O diretor apenas queria melhorar o que já tinha em mãos e lançar como um curta,
mas foi convencido de que seu trabalho, que mostrava gigantescos robôs atacando
uma Nova York nostálgica, inspirava uma projeção mais apurada. Até pouco tempo
antes deste lançamento, Conran era apenas um estudante de cinema que trabalhava
fazendo programação de computadores. Fã de quadrinhos e séries de TV antigas,
como passatempo ele bolou um roteiro que colava estas lembranças aliadas a uma
colcha de retalhos visuais, uma mistura de diversas técnicas que iam desde o
uso de simples fotografias, passando por reproduções de trechos de filmes até
chegar à animação computadorizada. O resultado retrô-futurista acabou
conquistando a confiança de investidores e um razoável orçamento foi liberado
ao cineasta de primeira viagem para investir naquela que podia ser uma obra
divisora de águas, mas que acabou não sendo um sucesso e abortou qualquer
possibilidade de se tornar uma franquia duradoura. Antes de falar sobre tal
frustração vamos ao enredo. Em Nova York no final dos anos 30, a jornalista
Polly Perkins (Gwyneth Paltrow) recebe um objeto de um homem misterioso que
está sendo perseguido. Ela então descobre que os cientistas mais famosos do
mundo estão desaparecendo sem deixar pistas, mas todos coincidentemente
envolvidos em um projeto secreto dos tempos da Primeira Guerra Mundial.
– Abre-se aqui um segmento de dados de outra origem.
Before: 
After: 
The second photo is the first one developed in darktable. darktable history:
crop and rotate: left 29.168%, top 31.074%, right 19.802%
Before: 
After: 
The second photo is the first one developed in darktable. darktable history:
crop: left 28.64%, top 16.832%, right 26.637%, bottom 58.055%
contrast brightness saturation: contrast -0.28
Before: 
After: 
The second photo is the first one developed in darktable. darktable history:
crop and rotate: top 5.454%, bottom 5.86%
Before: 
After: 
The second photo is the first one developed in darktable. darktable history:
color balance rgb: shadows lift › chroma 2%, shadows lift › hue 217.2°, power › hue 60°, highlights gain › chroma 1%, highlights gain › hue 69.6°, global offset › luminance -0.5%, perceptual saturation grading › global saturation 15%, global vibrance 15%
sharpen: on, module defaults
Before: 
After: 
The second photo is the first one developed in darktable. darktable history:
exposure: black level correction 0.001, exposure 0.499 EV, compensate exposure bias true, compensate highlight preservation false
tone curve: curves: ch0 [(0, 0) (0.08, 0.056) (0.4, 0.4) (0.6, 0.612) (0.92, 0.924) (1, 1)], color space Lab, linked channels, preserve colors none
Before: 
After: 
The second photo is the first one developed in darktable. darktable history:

Simultaneamente a estes desaparecimentos, a cidade
também está sendo invadida por um grupo de robôs gigantescos que roubam
geradores de energia. Polly acredita que os dois eventos misteriosos estejam
ligados e quer investigar a fundo para escrever uma grande matéria e para isso
recorre a ajuda de um ex-namorado, o corajoso aviador Joe Sullivan (Law) que
sempre é chamado pelas autoridades quando surgem casos extraordinários. Os dois
ainda têm assuntos mal resolvidos e vivem trocando farpas e em meio ao fogo
cruzado está Dex (Giovanni Ribisi), fiel ajudante do aventureiro, e para
esquentar ainda mais os ânimos Franky Cook (Angelina Jolie), uma suposta
ex-amante de Sullivan, ressurge. O grupo precisa encontrar um cientista
inescrupuloso que está escondido em algum lugar do Nepal e planeja destruir o
mundo. Tal vilão, o Dr. Totenkopf, é vivido surpreendemente por Laurence
Olivier, astro da Era de Ouro de Hollywood que faleceu em 1989. Law tinha o
sonho de atuar com este ator e deu a sugestão a Conran, afinal para uma
produção com cenários 100% virtuais nada era impossível. Após autorização de
familiares, foram selecionadas imagens de arquivos de Olivier e contratado um
dublador com voz parecida e assim o famoso intérprete voltou à cena, ainda que
somando poucos minutos devido as dificuldades. Talvez tivesse sido mais fácil
recriá-lo como um personagem totalmente digital. Para não estragar a matinê, a atriz
chinesa Bai Ling entra em cena como agente do vilão e tocando o terror como uma
verdadeira máquina de matar. Para todos os atores envolvidos, este filme
significou um exercício e tanto para se aperfeiçoarem na profissão. O recurso
do chroma key, a técnica de filmar os atores em frente a fundos falsos
(geralmente verdes ou azuis) que depois são apagados para serem inseridos
cenários previamente gravados, já é um truque velho da sétima arte, mas aqui a
diferença é que todas as ambientações já estavam prontas no computador quando
os atores começaram a filmar suas cenas, assim só foram feitos alguns reajustes
na pós-produção como retoques de iluminação e inserção ou retirada de alguns
detalhes cênicos. Os atores podiam analisar as locações das cenas previamente
no computador e assim ter uma noção melhor de como agir sem ter interações com
objetos. O contato era apenas entre os próprios intérpretes e seus figurinos,
mas nem todos os seus esforços conseguiram sobrepor os personagens à sedução da
tecnologia. Infelizmente os perfis não causam a identificação esperada com o
espectador, o que acaba comprometendo o andamento da narrativa.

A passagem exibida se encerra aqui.